Nos llevamos bien porque de alguna manera nos reconocemos. Cada uno en su estilo, pero con un aire de familia. El mismo aire, quizá, que nos une a Uriarte o que, al menos, nos hace admirar a Uriarte. Por lo demás, coincide conmigo en que el disfrute es algo tardío. "Yo viví los ochenta y no me di cuenta de que había sido maravilloso hasta que me lo contaron años después" es su versión de mi "no reconozco la felicidad hasta que han pasado cuatro años".
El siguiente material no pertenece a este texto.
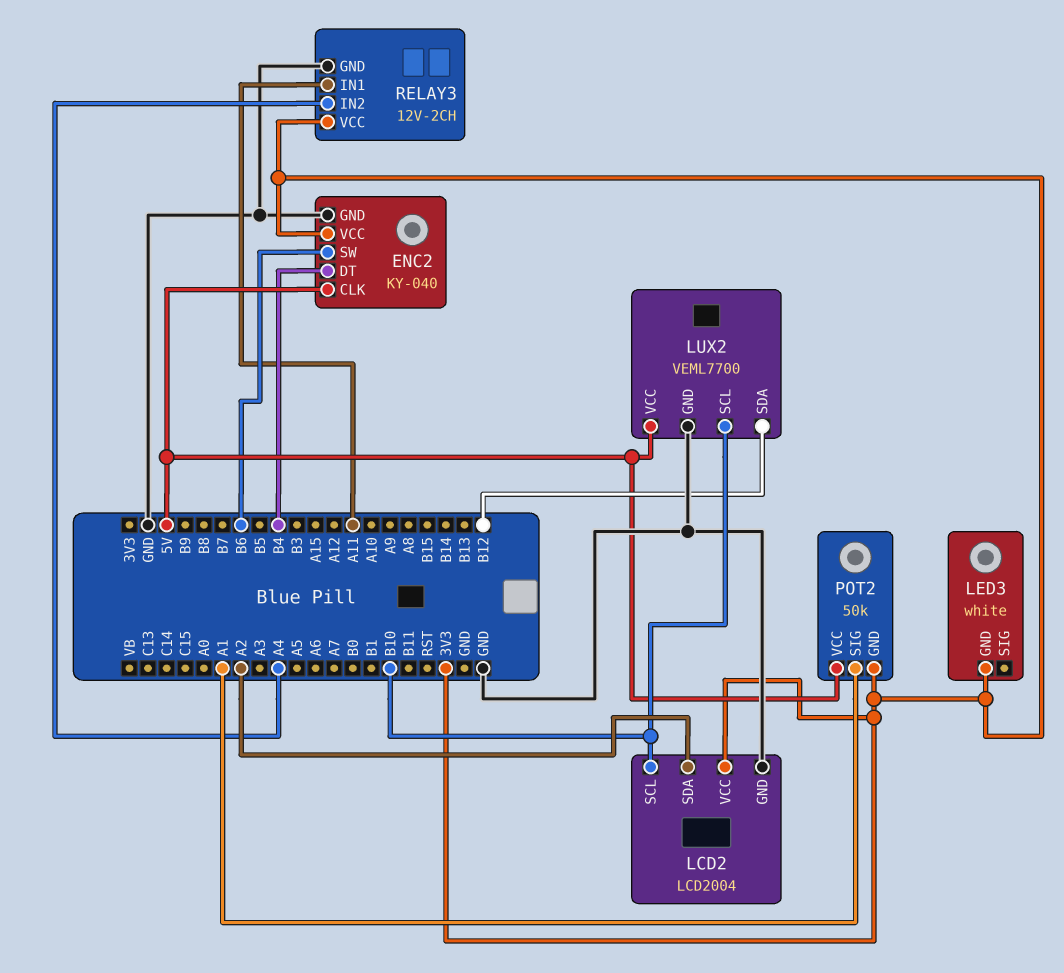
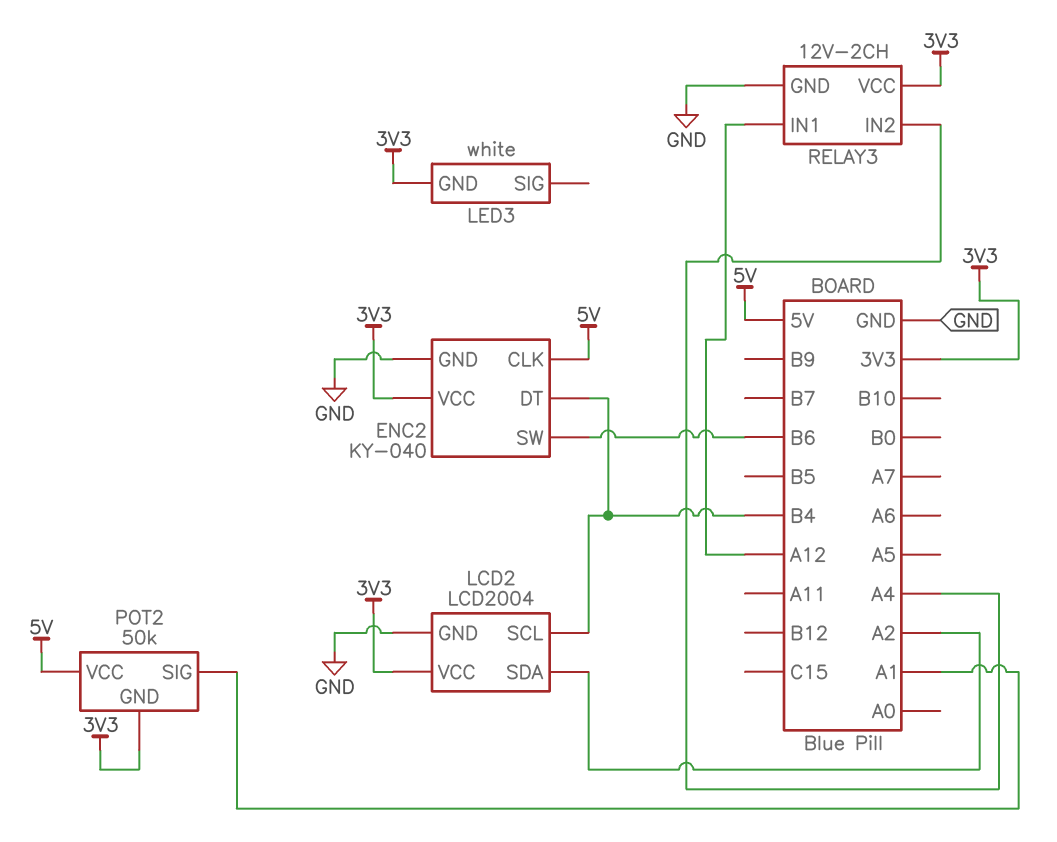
LCD2 pin SCL: B10 -> B4
LUX2: VEML7700 -> none
LUX2 pin GND: GND -> none
LUX2 pin SCL: B10 -> none
LUX2 pin SDA: B12 -> none
LUX2 pin VCC: 5V -> none
RELAY3 pin IN1: A11 -> A12

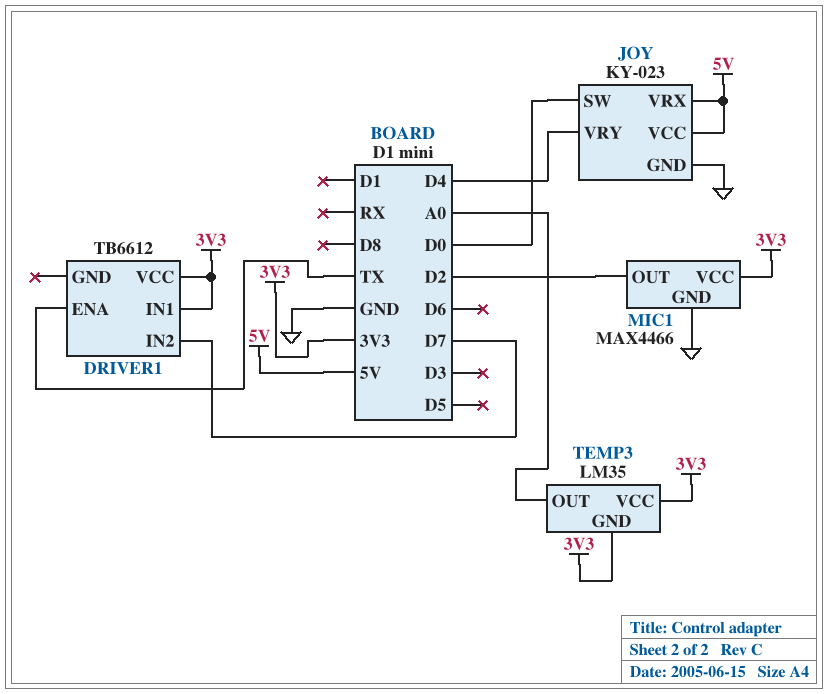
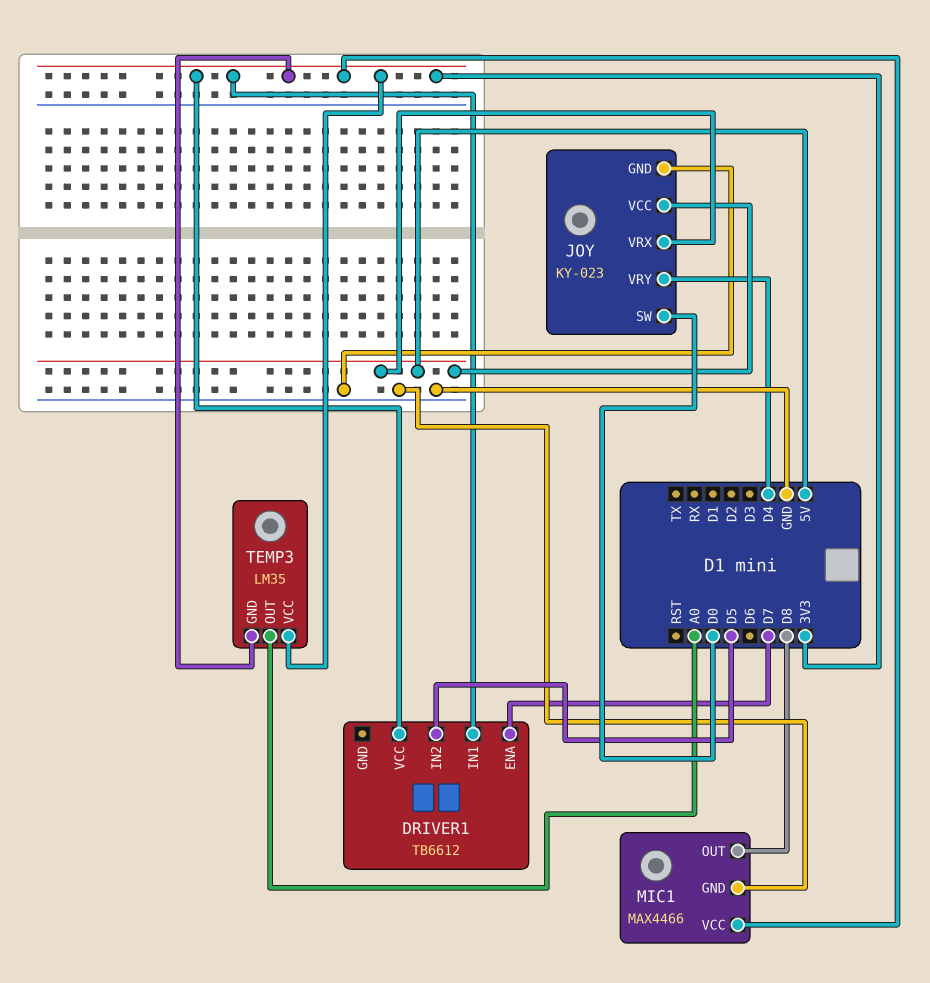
DRIVER1 pin ENA: TX -> D7
DRIVER1 pin IN2: D7 -> D5
MIC1 pin OUT: D2 -> D8

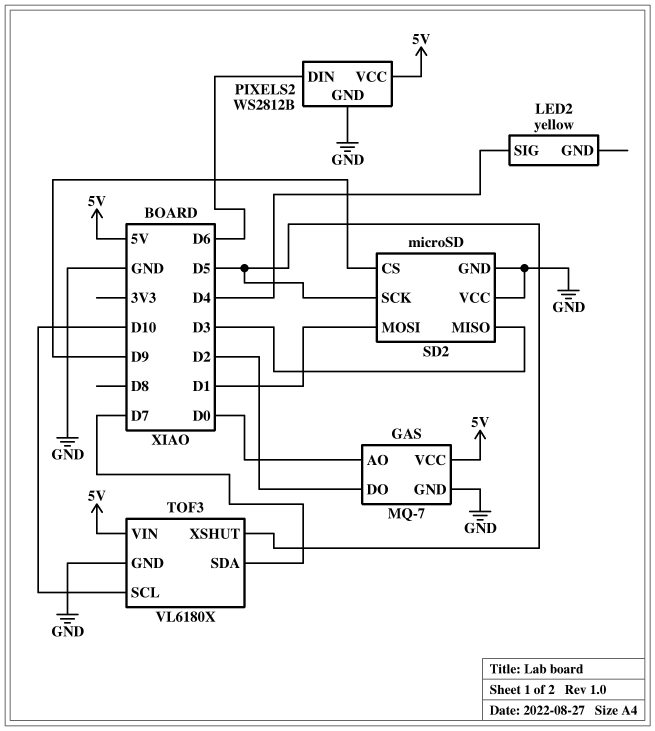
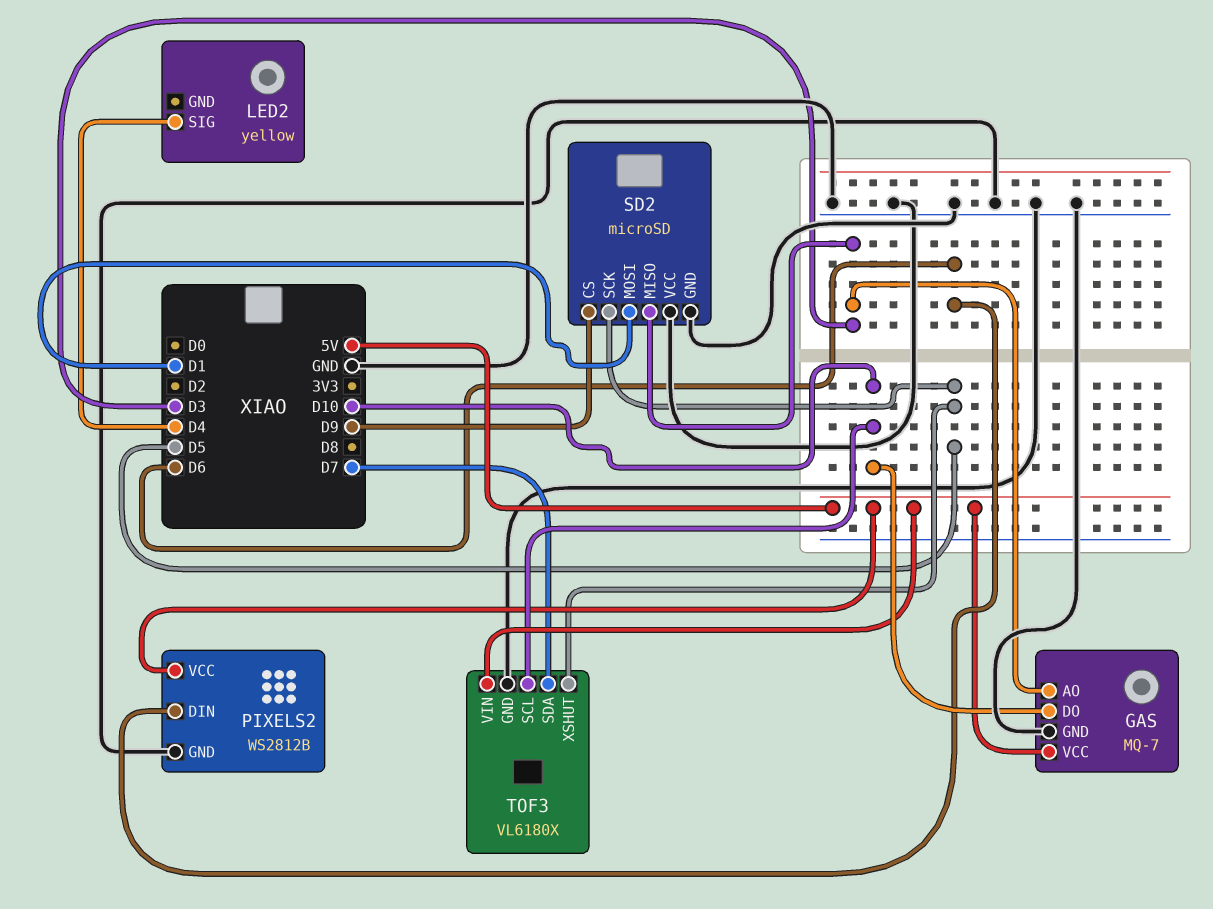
GAS pin AO: D0 -> D3
GAS pin DO: D2 -> D10

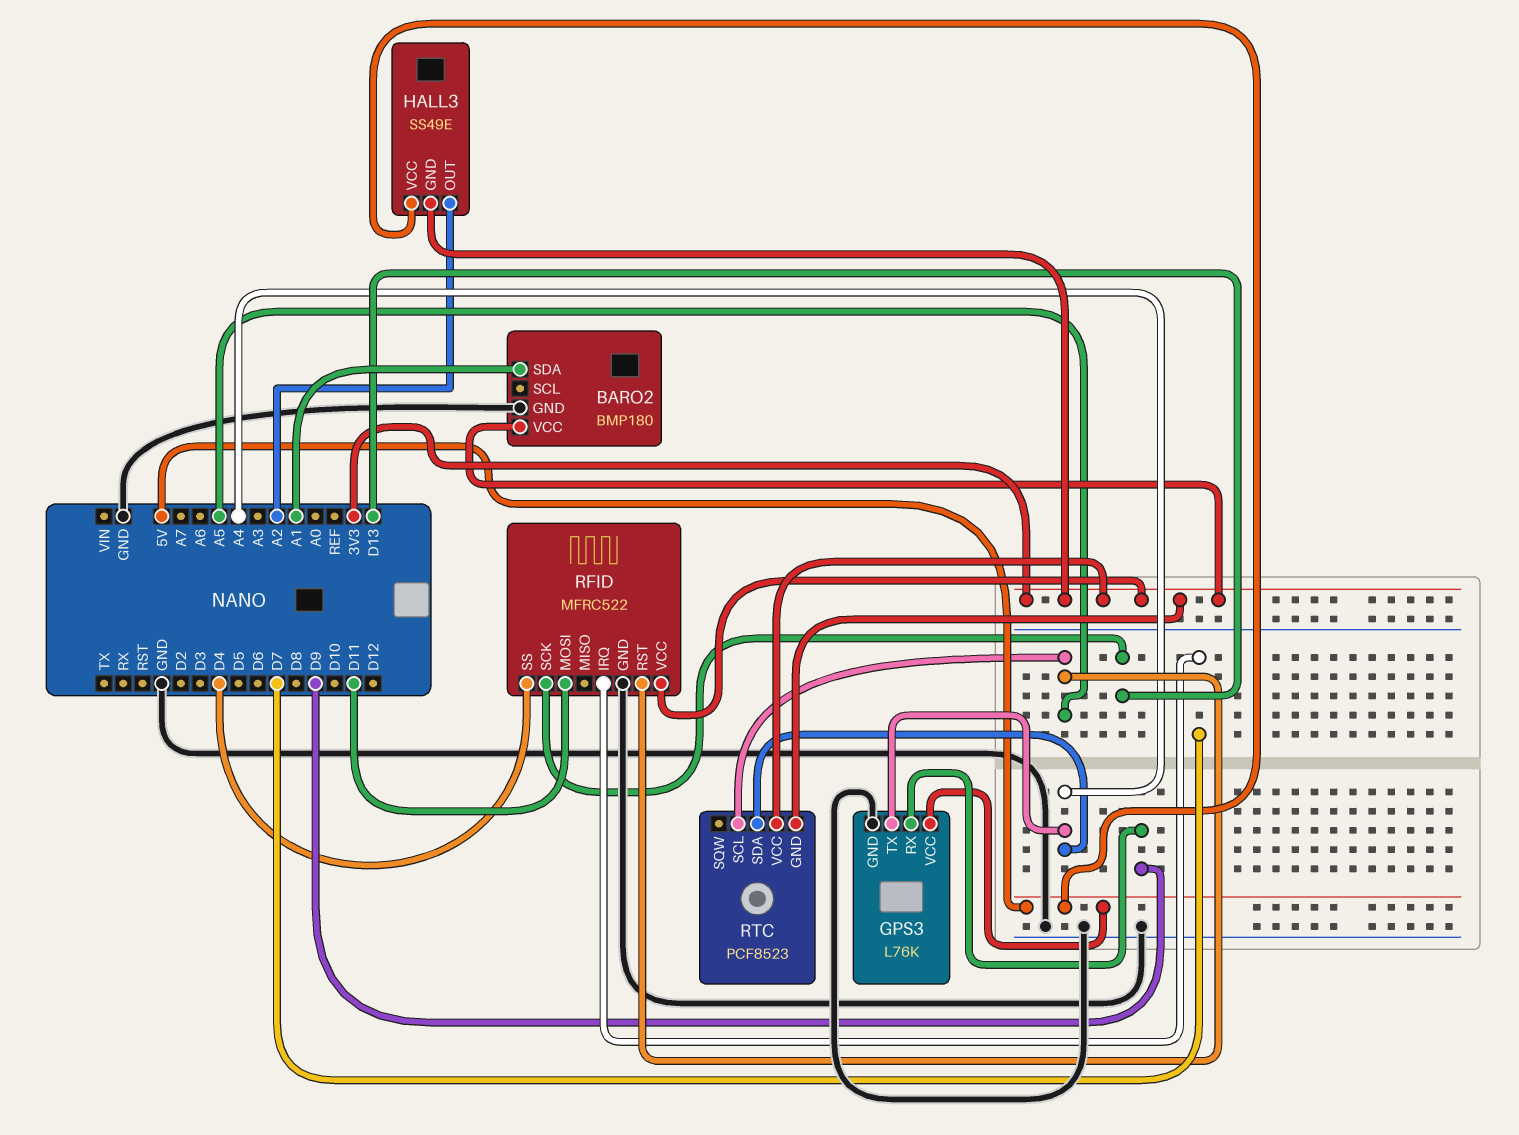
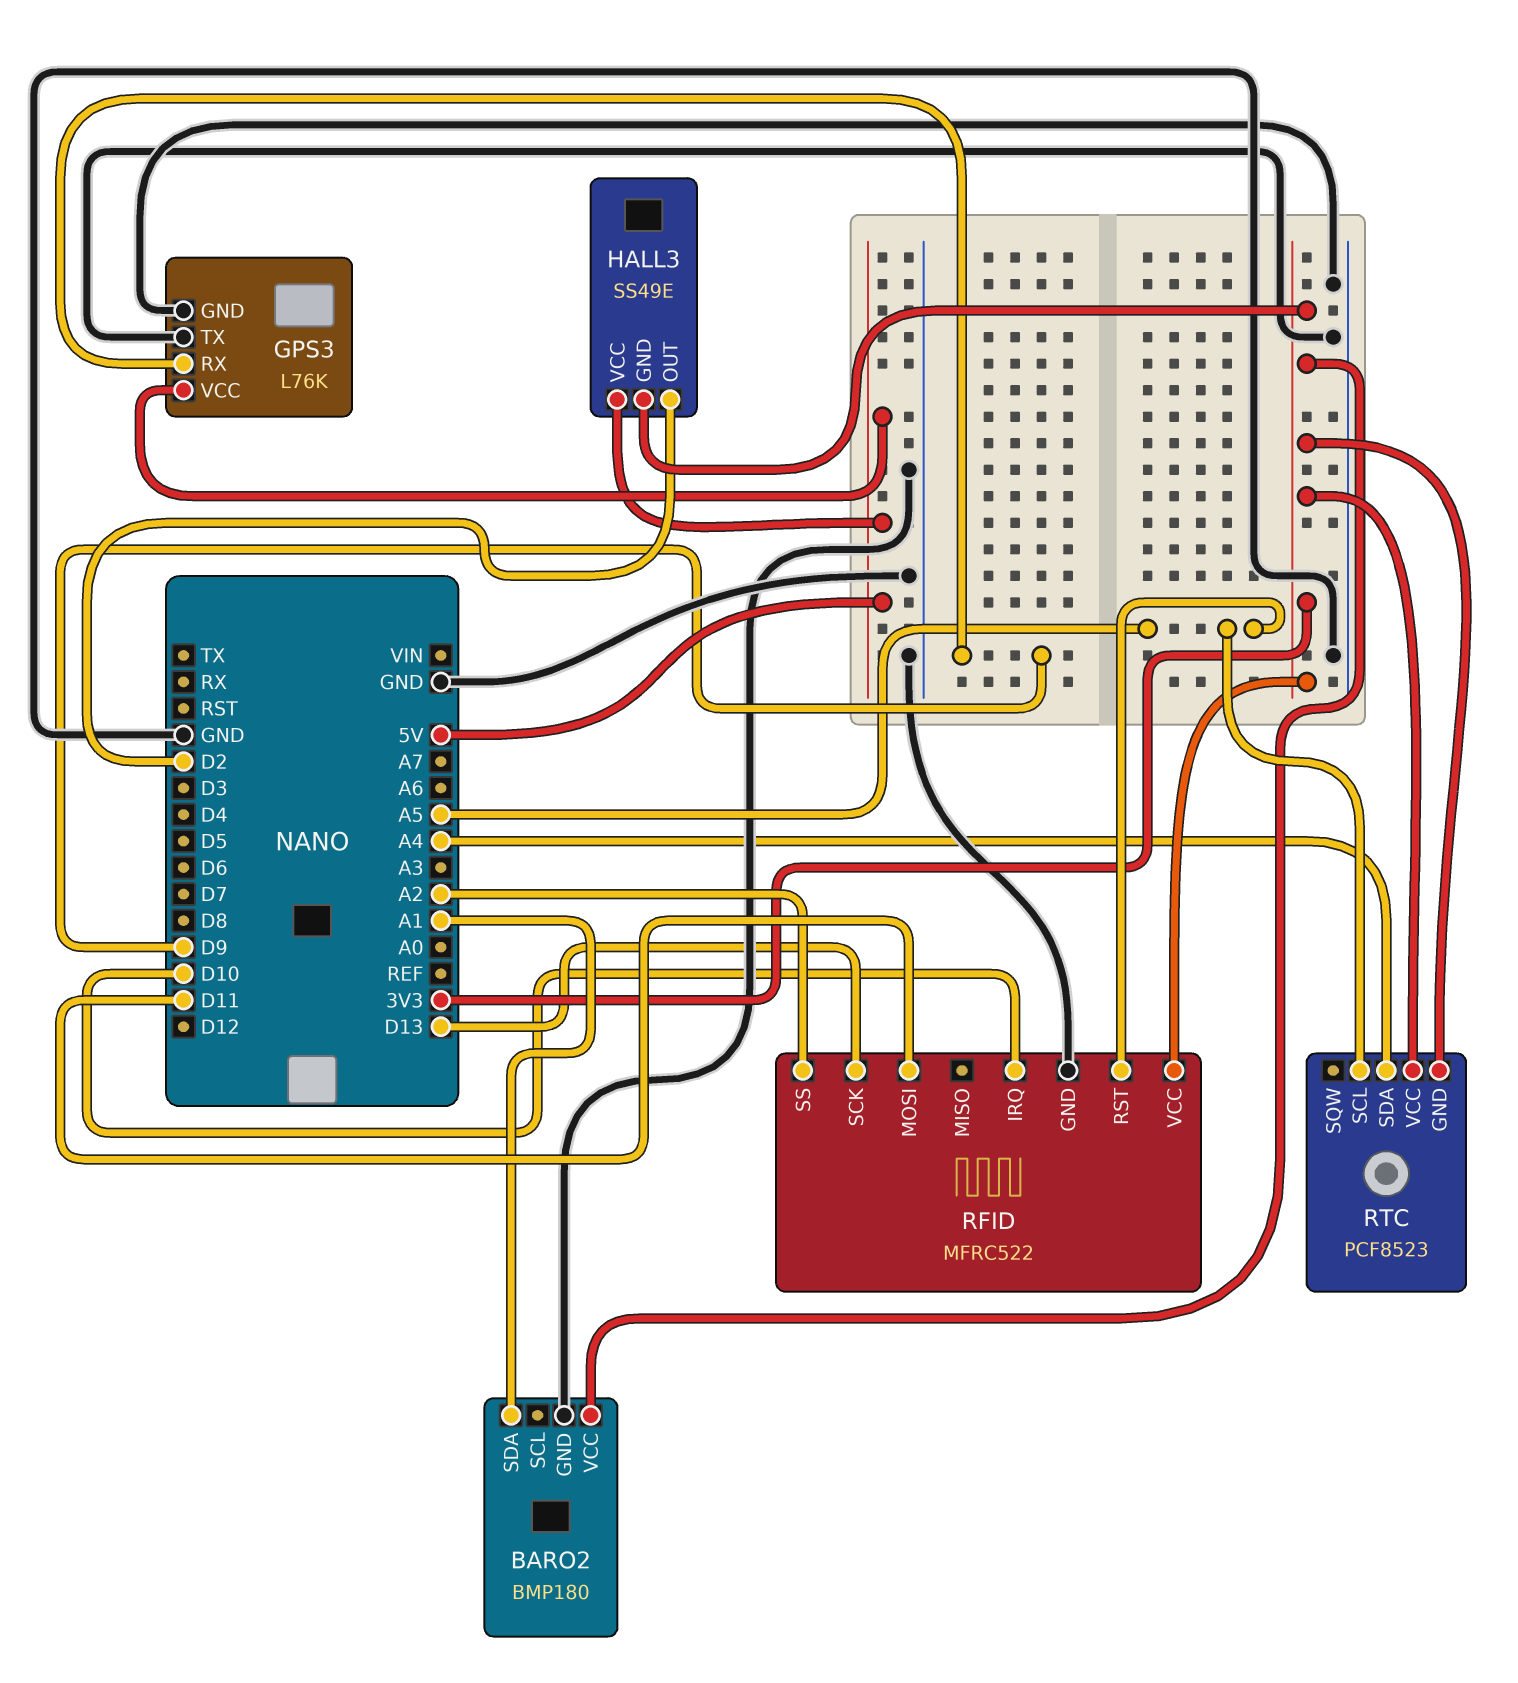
GPS3 pin TX: A4 -> GND
HALL3 pin OUT: A2 -> D2
RFID pin IRQ: D7 -> D10
RFID pin SS: D4 -> A2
Me propone que saque un libro con estos diarios, con este blog. No tanto las reflexiones políticas sino las personales. Algo parecido, supongo, a "Cuando las cosas dejaron de tener sentido", pero yo no creo que eso vaya a interesar a nadie y siento que es un libro ya escrito cuando había que escribirlo. En cualquier caso, su confianza en mis posibilidades me parece marcadamente entrañable y así pasamos un rato esperando el 40 en la parada de Tribunal mientras una chica mantiene por teléfono una incomprensible conversación en español e inglés a la vez y un niño de la edad de Álvaro inicia un amago de llanto. La vida, en resumen. Y nosotros, en sus márgenes.